By Lise Alves, Senior Contributing Reporter

SÃO PAULO, BRAZIL – Despite the clouds that led many beachgoers to skip the sand and waves this Saturday in Rio de Janeiro, Operação Verão (Operation Summer) was implemented on the beachfront along Zona Sul (South Zone). The operation was moved up a week by officials after last week’s mass robberies, known locally as “arrastões” (big drags), swept through the beaches and spilled over on to the streets.

Start of Operação Verão at Rio de Janeiro beaches, Rio de Janeiro, Brazil, Brazil News
Start of Operação Verão at Rio de Janeiro beaches, photo by Fernando Frazão/Agencia Brasil.

The operation, expected to last throughout the summer, will count on the extensive patrol of beaches, seven police posts set up on the sand with three hundred agents guarding both the boardwalk and beach areas, and a police helicopter monitoring from above.
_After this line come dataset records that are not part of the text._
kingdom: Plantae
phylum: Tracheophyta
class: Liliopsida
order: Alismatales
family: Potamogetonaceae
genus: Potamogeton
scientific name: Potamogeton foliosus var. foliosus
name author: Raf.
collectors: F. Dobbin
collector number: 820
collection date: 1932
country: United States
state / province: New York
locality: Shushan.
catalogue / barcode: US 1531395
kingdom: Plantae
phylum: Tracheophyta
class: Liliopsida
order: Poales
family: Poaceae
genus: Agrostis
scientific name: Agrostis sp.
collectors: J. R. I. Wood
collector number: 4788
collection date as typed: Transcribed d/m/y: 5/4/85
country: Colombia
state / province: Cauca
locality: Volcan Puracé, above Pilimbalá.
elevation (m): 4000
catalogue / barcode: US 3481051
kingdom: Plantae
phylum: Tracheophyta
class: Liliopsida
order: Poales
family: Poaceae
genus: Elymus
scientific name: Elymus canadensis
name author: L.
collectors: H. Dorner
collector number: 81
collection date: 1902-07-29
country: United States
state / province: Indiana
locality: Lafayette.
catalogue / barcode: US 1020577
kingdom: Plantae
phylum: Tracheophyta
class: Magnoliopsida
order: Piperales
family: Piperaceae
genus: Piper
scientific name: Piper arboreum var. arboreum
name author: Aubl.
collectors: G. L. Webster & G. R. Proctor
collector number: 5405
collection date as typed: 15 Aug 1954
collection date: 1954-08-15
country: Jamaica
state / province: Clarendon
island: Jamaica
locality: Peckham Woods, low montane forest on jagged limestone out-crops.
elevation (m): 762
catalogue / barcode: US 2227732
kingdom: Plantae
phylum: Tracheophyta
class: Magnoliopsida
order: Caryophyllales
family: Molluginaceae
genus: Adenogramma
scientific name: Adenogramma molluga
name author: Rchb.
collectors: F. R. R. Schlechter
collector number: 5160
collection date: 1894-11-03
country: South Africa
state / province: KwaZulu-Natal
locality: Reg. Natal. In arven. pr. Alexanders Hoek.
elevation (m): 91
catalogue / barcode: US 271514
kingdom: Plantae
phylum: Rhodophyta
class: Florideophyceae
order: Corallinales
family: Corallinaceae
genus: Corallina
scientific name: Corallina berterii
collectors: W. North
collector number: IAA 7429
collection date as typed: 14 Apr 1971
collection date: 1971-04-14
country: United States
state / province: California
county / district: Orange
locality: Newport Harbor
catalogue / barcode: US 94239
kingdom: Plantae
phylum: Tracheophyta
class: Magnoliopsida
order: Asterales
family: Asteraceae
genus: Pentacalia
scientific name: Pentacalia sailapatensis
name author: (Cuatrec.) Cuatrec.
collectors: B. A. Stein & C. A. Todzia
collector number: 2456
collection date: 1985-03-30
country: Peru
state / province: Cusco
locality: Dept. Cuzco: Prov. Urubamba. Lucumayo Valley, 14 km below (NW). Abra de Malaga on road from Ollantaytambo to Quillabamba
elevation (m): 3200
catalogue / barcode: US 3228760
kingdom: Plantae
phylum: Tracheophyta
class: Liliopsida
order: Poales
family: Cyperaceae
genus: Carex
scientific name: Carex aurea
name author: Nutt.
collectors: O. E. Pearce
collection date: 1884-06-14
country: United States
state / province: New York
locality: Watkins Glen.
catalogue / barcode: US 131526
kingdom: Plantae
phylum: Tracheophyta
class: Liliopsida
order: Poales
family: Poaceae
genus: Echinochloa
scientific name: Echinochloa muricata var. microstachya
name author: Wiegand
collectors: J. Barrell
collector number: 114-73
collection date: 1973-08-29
Police officers are also expected to enter buses headed towards the beach areas and monitor the flow of groups of youngsters, some of whom are suspected of going to the beaches just to loot beachgoers.

Bel Casson, and expatriate living in Rio for years, and Manager at Caminhos Language Centre in Ipanema, has doubts about the current police strategy. “I don’t think the police will be successful at stopping the arrastões. It’s a reoccurring issue in Rio and they are always going to happen here.”

“The issue is deeper at the moment with increased unemployment leading to increased crime. The economy is collapsing, the Real is weak and people are struggling to live. The arrastao and other increased crime is just a result of what is happening in life here in Rio,” Casson explains. Adding “I think once the deeper issues are fixed then this will slow down. The police can’t control all these people.”

This year security officials have an additional concern. Last week’s violence led to reports of groups promoting vigilantism through social media. Following looting and arrastōes at the beaches, a group of approximately thirty men reportedly conducted ‘raids’ on buses that were passing through the neighborhoods of Copacabana and Ipanema, looking for looters.

According to daily Folha de S. Paulo, the group arranged the actions by using the smartphone application WhatsApp. Passengers in at least one of these busses panicked, and were seen jumping out the window to escape the fights between these ‘vigilantes’ and groups of youths going home.

Non-government organizations (NGO) working with underprivileged youths also fear a rise in vigilante action this year, after Rio courts announced police were not allowed to seize or search youths on their way to, or at, the beach unless they were caught committing a crime.

The decision according to the NGOs has made residents of these beachside neighborhoods fearful of waves of violence and looting with impunity for those who commit them. This fear, say analysts, may lead residents to retaliate, taking actions which could plunge this part of the city into further turbulence.